◆ Exercise ◆
Taking the line with "réalisée auprès des jeunes" as the first and the line with "Informationsbehandling | |" as the last, set down the lines below exactly, pictures excluded.
━━ Entries supplied ━━
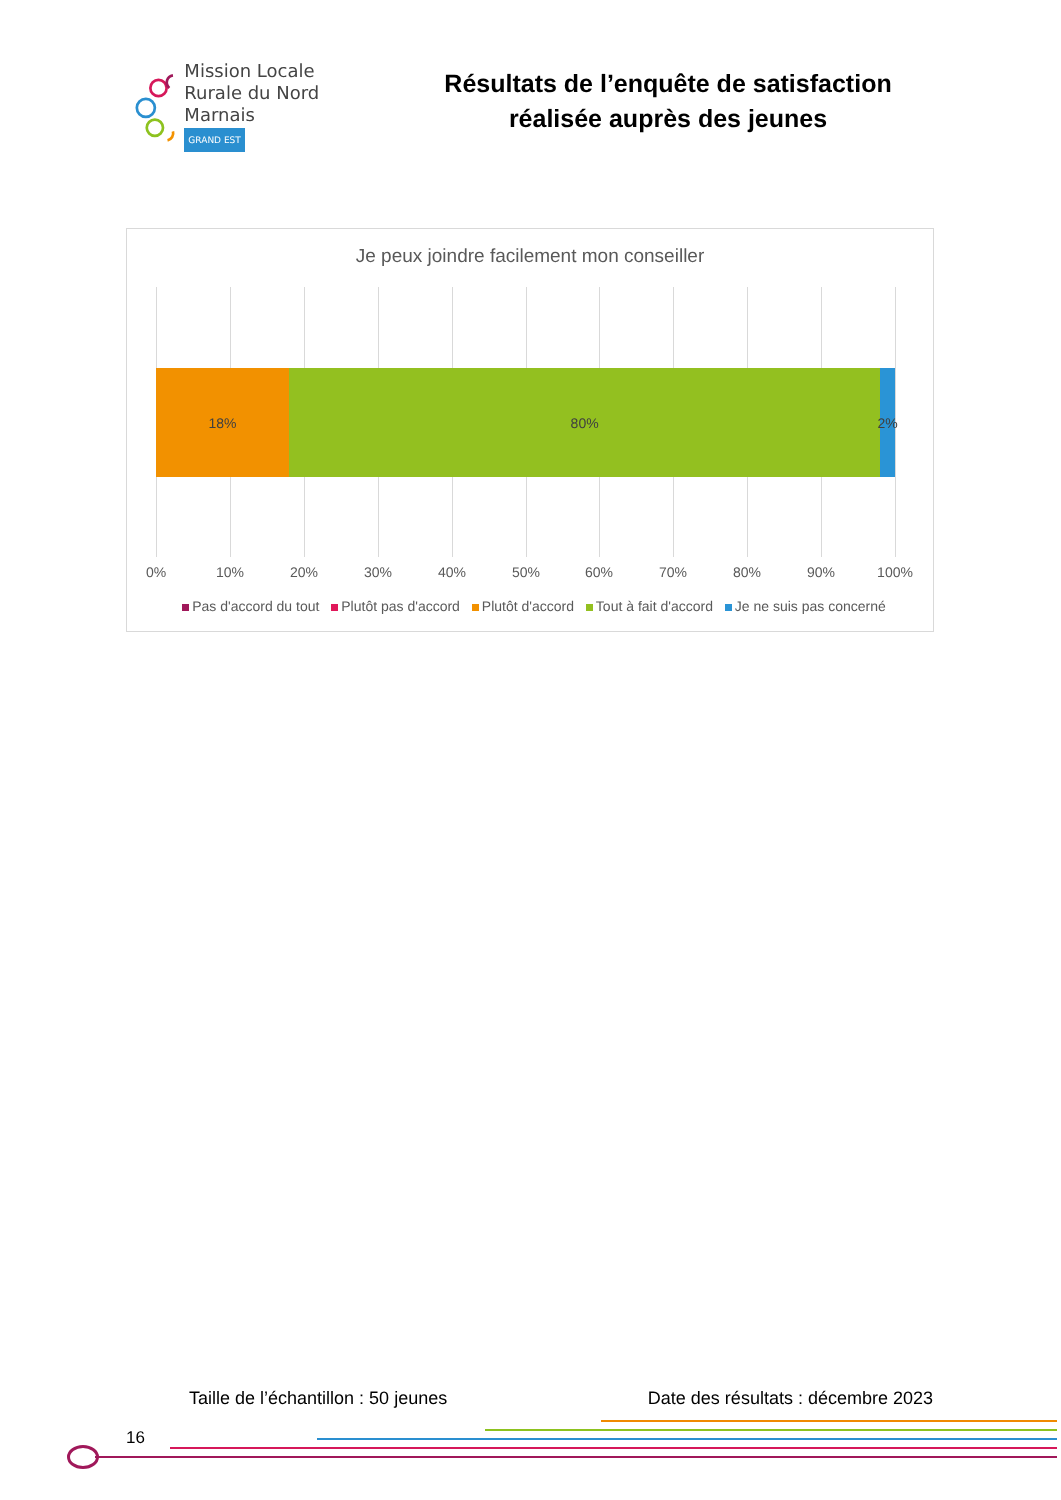Mission Locale
Rurale du Nord Marnais
GRAND EST
Résultats de l’enquête de satisfaction
réalisée auprès des jeunes
Je peux joindre facilement mon conseiller
18% 80% 2%
0% 10% 20% 30% 40% 50% 60% 70% 80% 90% 100%
Pas d'accord du tout Plutôt pas d'accord Plutôt d'accord Tout à fait d'accord Je ne suis pas concerné
Taille de l’échantillon : 50 jeunes Date des résultats : décembre 2023
16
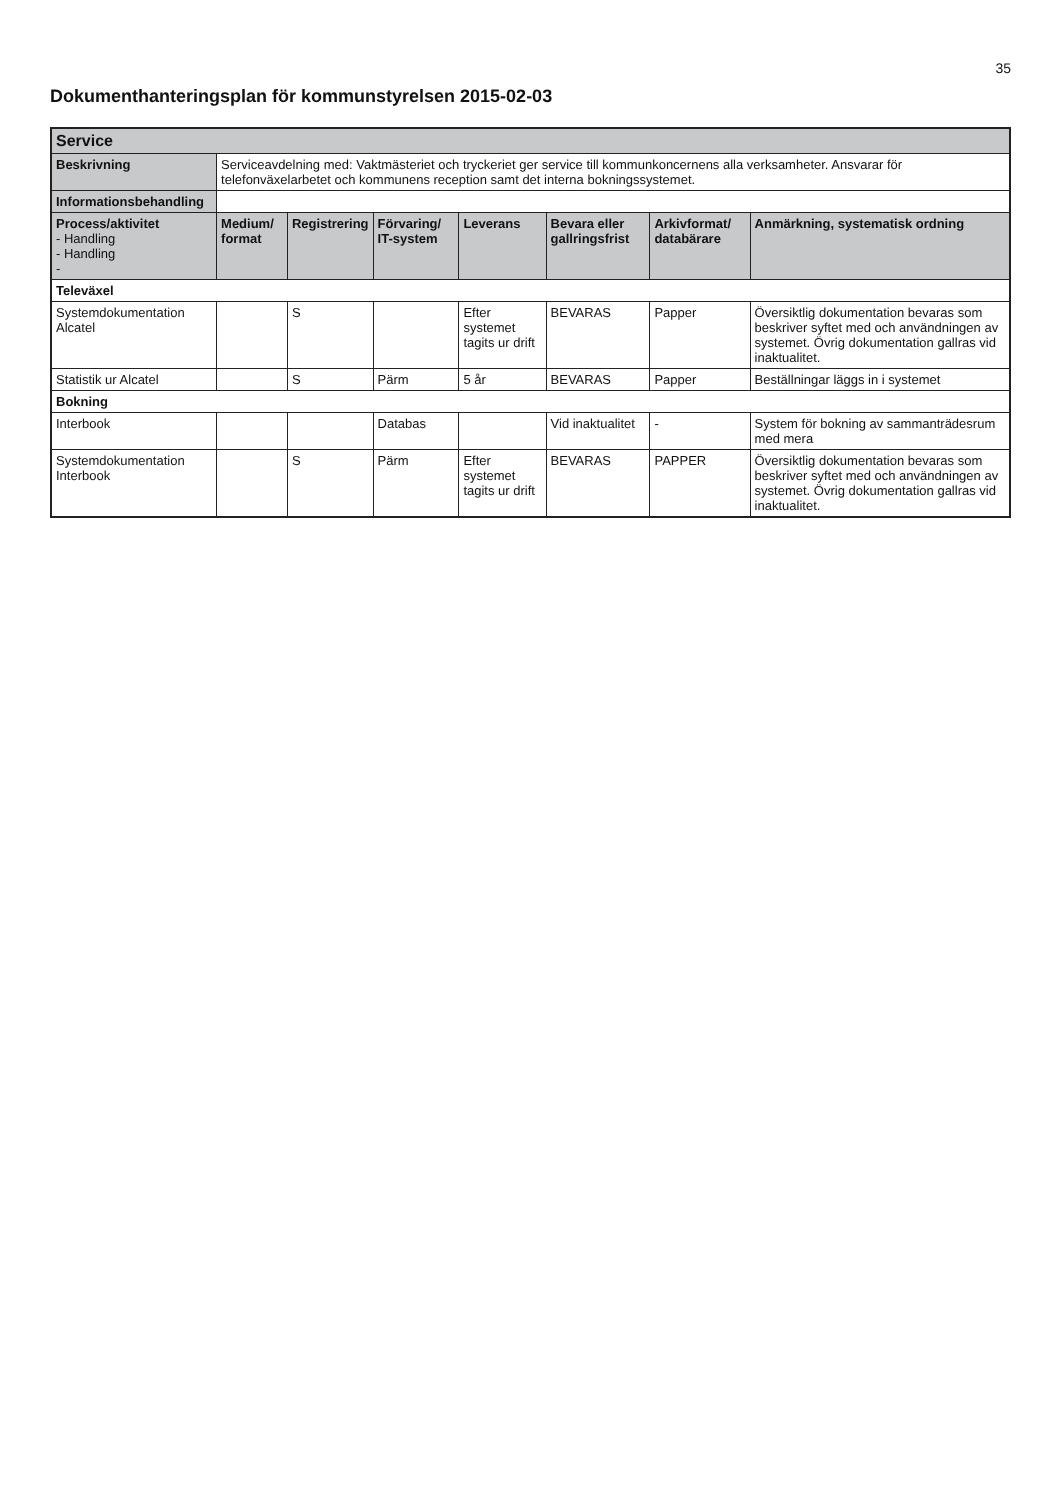35
Dokumenthanteringsplan för kommunstyrelsen 2015-02-03
| Service | | | | | | | |
| --- | --- | --- | --- | --- | --- | --- | --- |
| Beskrivning | Serviceavdelning med: Vaktmästeriet och tryckeriet ger service till kommunkoncernens alla verksamheter. Ansvarar för telefonväxelarbetet och kommunens reception samt det interna bokningssystemet. | | | | | | |
| Informationsbehandling | | | | | | | |
| Process/aktivitet - Handling - Handling - | Medium/ format | Registrering | Förvaring/ IT-system | Leverans | Bevara eller gallringsfrist | Arkivformat/ databärare | Anmärkning, systematisk ordning |
| Televäxel | | | | | | | |
| Systemdokumentation Alcatel | | S | | Efter systemet tagits ur drift | BEVARAS | Papper | Översiktlig dokumentation bevaras som beskriver syftet med och användningen av systemet. Övrig dokumentation gallras vid inaktualitet. |
| Statistik ur Alcatel | | S | Pärm | 5 år | BEVARAS | Papper | Beställningar läggs in i systemet |
| Bokning | | | | | | | |
| Interbook | | | Databas | | Vid inaktualitet | - | System för bokning av sammanträdesrum med mera |
| Systemdokumentation Interbook | | S | Pärm | Efter systemet tagits ur drift | BEVARAS | PAPPER | Översiktlig dokumentation bevaras som beskriver syftet med och användningen av systemet. Övrig dokumentation gallras vid inaktualitet. |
━━━
◆ Expected output ◆
réalisée auprès des jeunes
Je peux joindre facilement mon conseiller
18% 80% 2%
0% 10% 20% 30% 40% 50% 60% 70% 80% 90% 100%
Pas d'accord du tout Plutôt pas d'accord Plutôt d'accord Tout à fait d'accord Je ne suis pas concerné
Taille de l’échantillon : 50 jeunes Date des résultats : décembre 2023
16
35
Dokumenthanteringsplan för kommunstyrelsen 2015-02-03
| Service | | | | | | | |
| --- | --- | --- | --- | --- | --- | --- | --- |
| Beskrivning | Serviceavdelning med: Vaktmästeriet och tryckeriet ger service till kommunkoncernens alla verksamheter. Ansvarar för telefonväxelarbetet och kommunens reception samt det interna bokningssystemet. | | | | | | |
| Informationsbehandling | | | | | | | |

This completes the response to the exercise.